Sanbar is stepping down after more than eight years with Riyadh-based Kingdom to move with his family to the U.S., the people said, asking not to be identified as the departure hasn’t been announced. He’ll remain on the board, they said.
Alwaleed, who owns 95 percent of Kingdom, has built a fortune of $30 billion amassing stakes in Citigroup Inc., News Corp. and Apple Inc., according to the Bloomberg Billionaires Index.
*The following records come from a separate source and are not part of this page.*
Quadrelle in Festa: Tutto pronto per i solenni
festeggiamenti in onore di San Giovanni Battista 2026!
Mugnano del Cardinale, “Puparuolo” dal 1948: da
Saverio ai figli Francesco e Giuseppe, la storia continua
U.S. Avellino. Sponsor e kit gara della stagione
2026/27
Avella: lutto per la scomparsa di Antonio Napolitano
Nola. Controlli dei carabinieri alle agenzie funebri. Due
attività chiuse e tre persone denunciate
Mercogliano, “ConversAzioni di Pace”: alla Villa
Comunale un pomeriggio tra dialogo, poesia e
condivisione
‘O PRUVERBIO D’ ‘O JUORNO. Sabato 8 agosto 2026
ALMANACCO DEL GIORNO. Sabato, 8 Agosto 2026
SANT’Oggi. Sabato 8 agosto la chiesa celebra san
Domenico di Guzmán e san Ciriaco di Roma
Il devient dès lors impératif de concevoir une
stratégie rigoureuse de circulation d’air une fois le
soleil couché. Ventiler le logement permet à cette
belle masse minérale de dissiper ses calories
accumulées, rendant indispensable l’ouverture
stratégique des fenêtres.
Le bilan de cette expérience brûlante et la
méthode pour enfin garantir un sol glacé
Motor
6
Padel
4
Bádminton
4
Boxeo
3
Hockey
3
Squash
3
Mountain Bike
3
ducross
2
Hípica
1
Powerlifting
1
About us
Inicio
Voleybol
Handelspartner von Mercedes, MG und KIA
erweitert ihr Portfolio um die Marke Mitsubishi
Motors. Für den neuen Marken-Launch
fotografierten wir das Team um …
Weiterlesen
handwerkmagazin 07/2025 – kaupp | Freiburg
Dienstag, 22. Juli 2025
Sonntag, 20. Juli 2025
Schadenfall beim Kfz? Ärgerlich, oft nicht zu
Twitter Inc., the microblogging service, received a $300 million investment from Kingdom in 2011. The shares jumped 73 percent in the company’s trading debut on Nov. 7.
Sanbar’s departure comes five months after the company’s director for private equity, Ahmed Halawani, resigned after 17 years with Kingdom, citing personal reasons, according to a company statement in June.
Sanbar was appointed as CFO in April 2007 and was special advisor to the company since 2005. He worked for Arthur Andersen prior to joining Alwaleed’s Kingdom, starting in 1973 at the company’s Los Angeles office. He moved to the Riyadh office and was appointed managing partner for the assurance and business advisory practice of Arthur Andersen, according to Kingdom’s website. A telephone call to Kingdom Holding outside regular office hours wasn’t immediately returned.
Kingdom Holding is planning to build a kilometer-high (0.62 mile-high) skyscraper in the Red Sea port city of Jeddah, seeking to surpass the Burj Khalifa in Dubai as the world’s tallest tower. The company received shareholders’ approval in March 2012 to sell as much as 3.75 billion riyals ($1 billion) of bonds inside Saudi Arabia or abroad.
Alwaleed, who took a 95 percent stake in the Four Seasons hotel chain with Bill Gates and also owns a stake in Fairmont Hotels and Resorts Inc., is weighing options for the businesses including an initial public offering or merger, he said in a Nov. 20 interview with Bloomberg TV’s Erik Schatzker in Chicago.